Me dijeron, intenta ver a Cristo en la gente. 
Andaba yo con este pensamiento y me puse a ello.
En cualquier calle, se cruzaban ante mi toda clase de personas, distintas caras, distintos niños, jóvenes, viejos…., tengo que reconocer que fue un ejercicio complicado. Como descubrir a Cristo en esos rostros,  tan atareados, risueños algunos, tristes otros y, otros estresados.
Desistí.
Esa noche, tras la cena me dispuse a ver las noticias en televisión. Hablaban del hambre, como no, el hambre en África. Imágenes terribles, desoladoras, imágenes capaces de sacudir violentamente cualquier conciencia.
En ese momento se clavaron  en mi retina los ojos de un niño, sucio, famélico, hambriento, que por toda compañía tenía un montón de moscas pegadas a su cara, pegadas a sus labios.   
No podía seguir viendo.  Cerré el televisor, cerré mis ojos. Apagué mi conciencia.
Quise olvidar, quitarme de la cabeza esa imagen, inocente, extraña, desconocida y tan lejana.
No pude.
Quede presa de un gran desasosiego.  Acaso no estamos habituados ya a la violencia, acaso nuestro corazón aún se inquieta por el sufrimiento de los demás, acaso… acaso… acaso.
Ese rostro seguía en mi cabeza, ese niño inocente, extraño, desconocido y tan lejano.
Abandonado en un mundo que, posiblemente no tendrá tiempo de conocer.
Ese rostro dolorido, hambriento, llevaba la carga de toda la ambición y sinsentido de un mundo que no le tiene en cuenta, y que ni siquiera sabrá de su existencia, de no ser por una pantalla que proyecta unas imágenes, inocentes, extrañas, desconocidas y que vale más ignorar.
Pero no podía.
Esos ojos soportaban todo el peso de nuestra conciencia. Esos ojos de parpados ya casi caídos, de acuosas pupilas, contenían  el pecado de la humanidad.

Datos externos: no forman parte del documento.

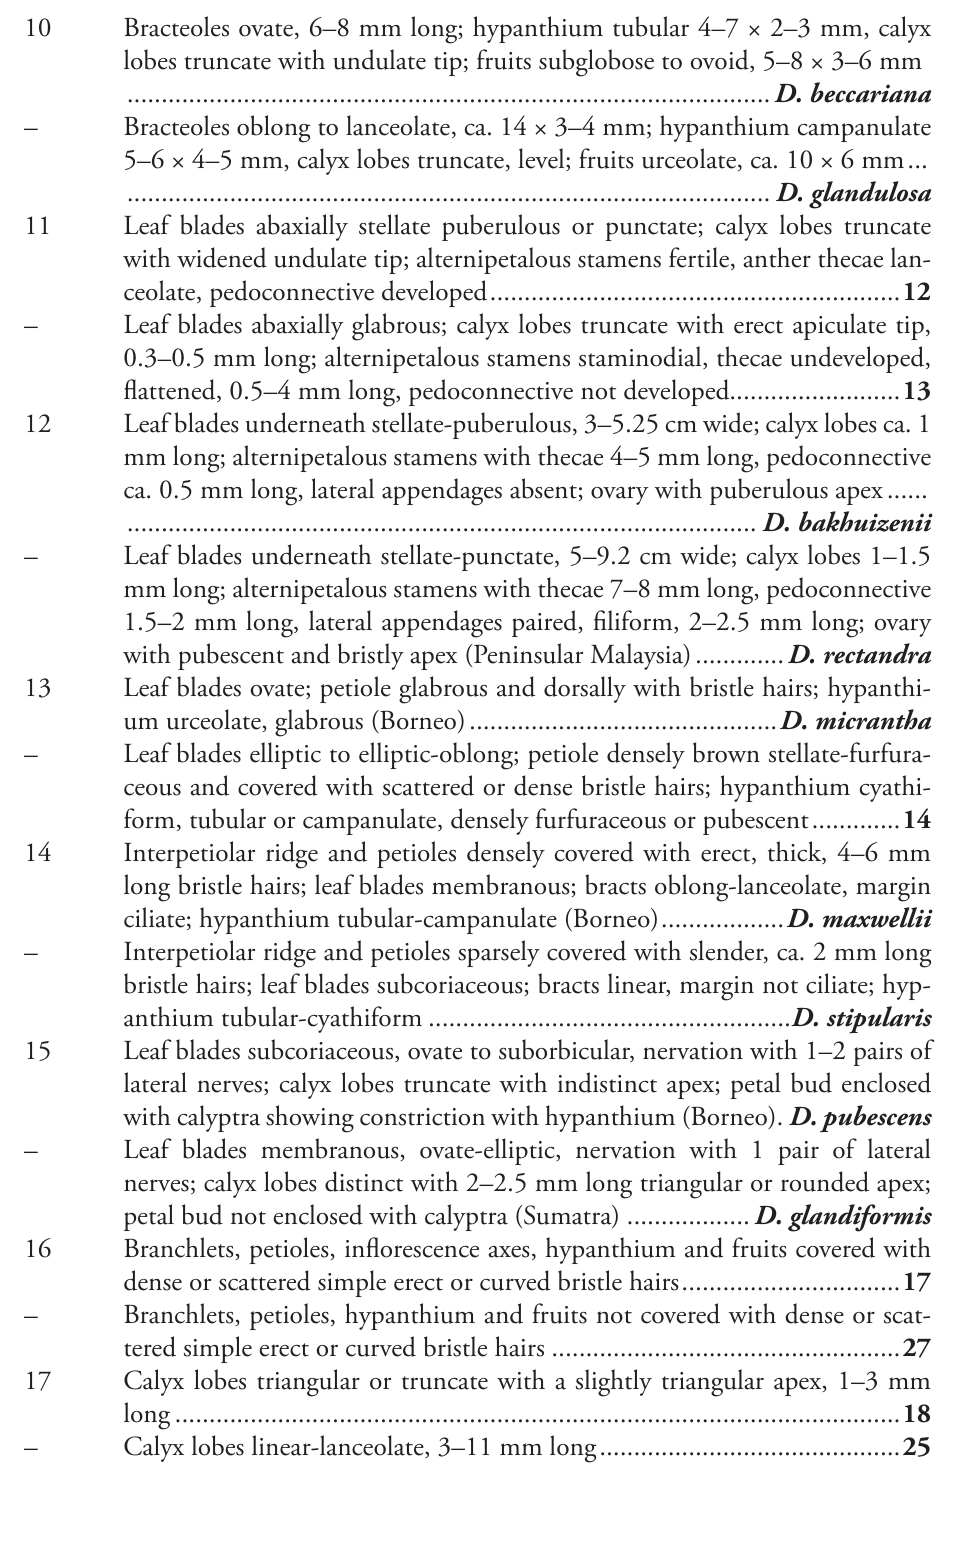
Bracteoles ovate, 6–8 mm long; hypanthium tubular 4–7 × 2–3 mm, calyx lobes truncate with undulate tip; fruits subglobose to ovoid, 5–8 × 3–6 mm Bracteoles oblong to lanceolate, ca. 14 × 3–4 mm; hypanthium campanulate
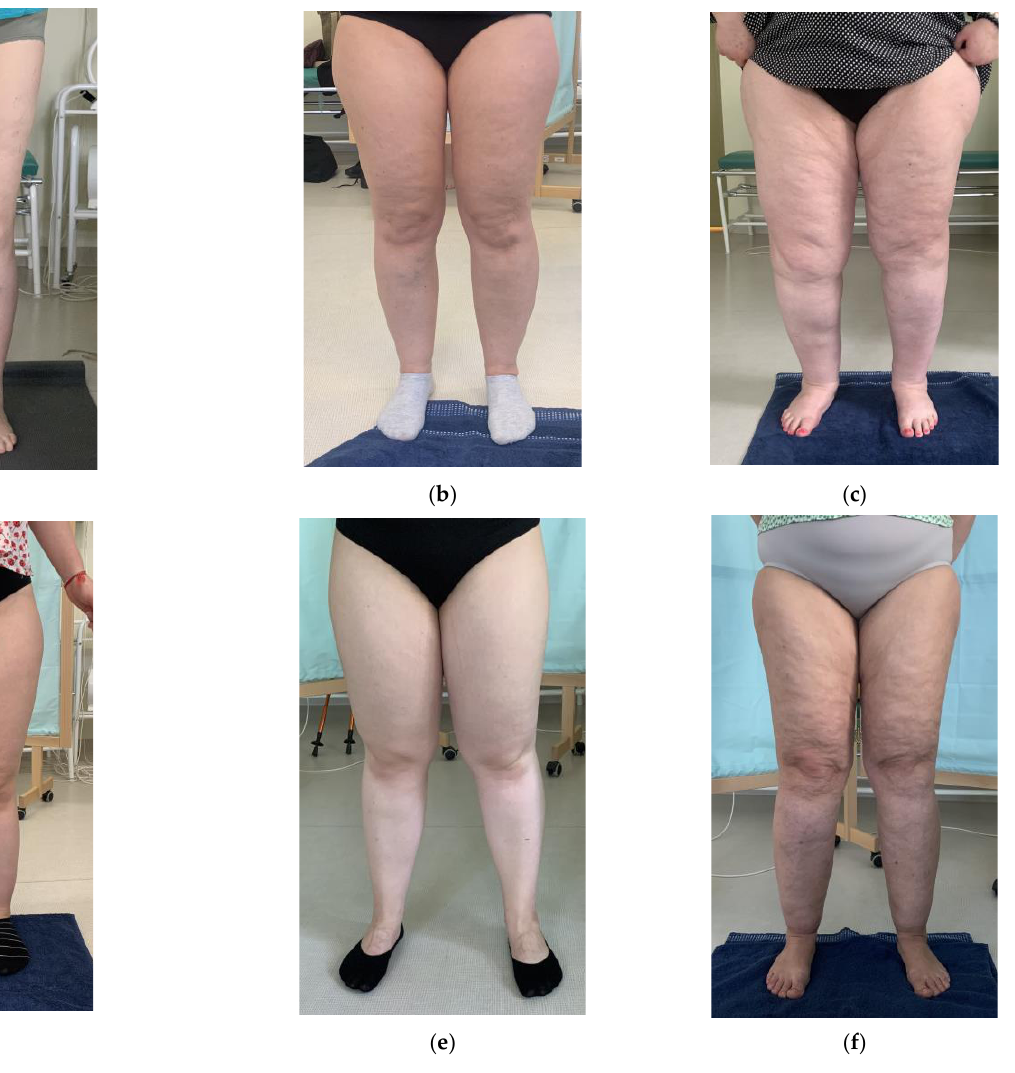
Figure 2. Lipedema patients from group A ( a – c ) and from group B ( d – f ). Table 1. Characteristics of participants in groups A and B. Changes in circumference were not significant; however, even a slight reduction or maintaining the same value is perceived as beneficial. The results show that, in group A the total growth of circumference of the thigh at 2/3 length from knee to buttock (P8) comparing 6 weeks to baseline, was 4 cm on one side, while in group B, a total decrease of 1 cm could be observed. The measurement P11 (calf at 2/3 length from the ground to the knee) in the group that underwent compression therapy did not change during the whole study, while in the group without compression, there was an increase of 0.5 cm on each side in patient 1, and patient 2 experienced an increase by 1 cm on the right side, and patient 3 had +1 cm on the left side after 6 weeks compared to baseline. The circumference of the calf at 1/3 length from the ground to the knee (P12) was reduced by 2 cm on each side in patient 3 from the group with compression after 4 weeks; however, after 6 weeks, it increased by 1 cm on the right and 0.5 cm on the left side. The remaining two patients from group B did not experience significant change comparing circumference at the beginning to the end of the study. In group A, measurement P12 did not change in patient 1; patient 2 experienced an increase of 2 cm on each side, and patient 3 had a decrease of 1 cm on the right and an increase of 1 cm on the left side. Circumference P13 (foot circumference at the level of the metatarsal heads) did not change in any of the patients, which confirms the statement that feet are not affected by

Todos y cada uno de nuestros pecados.  Ese cuerpo, tan frágil y enfermo soportaba, al calor del desierto, su cruz, la cruz de todo un mundo, nuestra cruz, que en lugar de abrazar y sostener, despreciamos y cargamos sobre él.
Y ahí, justo ahí,  en su cansancio, en esas llagas abiertas por el sol, en ese polvo espesando una sangre que ya no fluye, en ese lugar y momento, en esa locura de silencio, de angustia y dolor, en ese instante, vi el rostro de Cristo y, en sus ojos…. los ojos de Dios.